Farm liability coverage
Similar to a standard home insurance policy, farm and ranch insurance also provides liability protection. Liability coverage is not an option and part of every farm insurance policy because of the risks at hand. It covers bodily injury, medical expenses and property damage if necessary. Perhaps just as important, it covers attorney’s fees associated with covered incidents as well.
Even under the most strenuous precautions, accidents can occur. Farmers with years of experience operating machinery can misstep and hurt themselves. Something could startle an animal and cause it to injure a senior handler. Or for example, say an animal manages to escape, wander into a roadway and cause an accident. Even though that incident didn’t occur on your property, you as the animal’s owner would be liable.
What isn't covered by farm insurance?
Be careful when it comes to insuring your farm: there are a few items that you think might be automatically included, but are actually not covered by your policy. For example, there are a couple of nuances around fencing and fires that homeowners should keep in mind regarding their coverage.
Fencing Not Automatically Included in Farm Insurance
Fencing is rarely covered by standard farm insurance policies. This might seem counterintuitive in terms of needs (many farms have a lot of fencing) but that’s exactly why standard farm policies don’t cover it. Some farms might not have any fencing while others might have miles of fencing. There are many different types of fencing too, which could impact the cost to insure it. For example, a quarter of a mile of woven wire fence costs roughly $2,600 while a barbed wire fence costs $1,900.
For all of the above reasons, the decision to cover fencing is one insurance companies let the policyholder make in the form of a policy extension. To have a farm or ranch insurance policy broadly cover fencing would mean factoring in a risk many policyholders aren’t subject to - even though it would be reflected in the form of a more expensive premium.
Many people choose not to insure their fencing. The only thing that might destroy a significant portion or all of a fence is a tornado. However, electric gates can cost $15,000 or more. If you have electric gates, you should definitely consider the gates importance and whether you need to insure it.
Note on Covered Perils in Farm Insurance Policies
Farm machinery and equipment is only protected by perils explicitly listed in your policy. Equipment that is not well maintained will not be covered and technical malfunctions are not covered. Like many things, farm equipment is getting increasing technically advanced and unless you purchase a specific extension, it might not be covered.
Policyholders need to be absolutely positive their home and other buildings are covered in the event of a fire. Although farms are generally insured against fires, there are things that might activate an exclusion. For example, road accessibility to farm structures is something your agent will take note of.
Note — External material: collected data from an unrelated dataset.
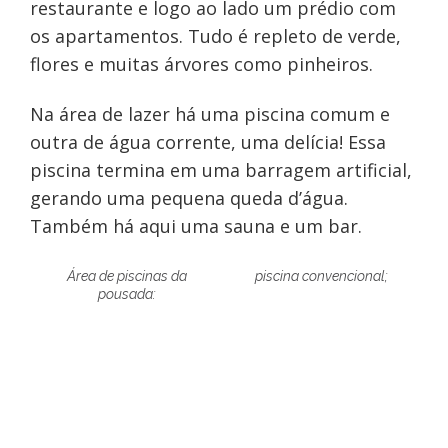
restaurante e logo ao lado um prédio com
os apartamentos. Tudo é repleto de verde,
flores e muitas árvores como pinheiros.
Na área de lazer há uma piscina comum e
outra de água corrente, uma delícia! Essa
piscina termina em uma barragem artificial,
gerando uma pequena queda d’água.
Também há aqui uma sauna e um bar.
Área de piscinas da
piscina convencional;
pousada:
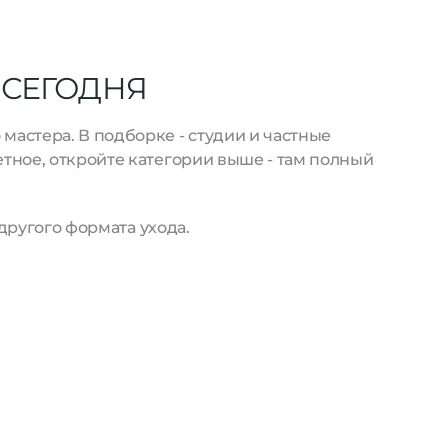
 СЕГОДНЯ
астера. В подборке - студии и частные
тное, откройте категории выше - там полный
другого формата ухода.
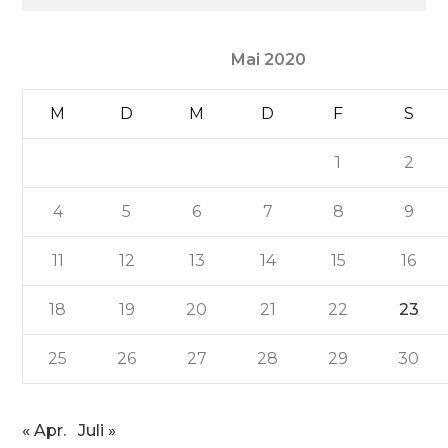
Mai 2020
M
D
M
D
F
S
1
2
4
5
6
7
8
9
11
12
13
14
15
16
18
19
20
21
22
23
25
26
27
28
29
30
« Apr.
Juli »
Some carriers require there to be paved or solid gravel roads to buildings covered by the policy. Regarding water sources, some people assume a pond on the property is adequate, but fire truck hoses need to be able to reach both the pond and covered structures if a hydrant is not available. In dry conditions, a fire truck would likely deviate from a road or gravel but if a field is covered in snow or too muddy, it might not. A lack of clear roads to you barn or stable, for example, would increase your risk of sustaining damage in a fire, which tends to result in insurers excluding fire as a covered peril on your policy.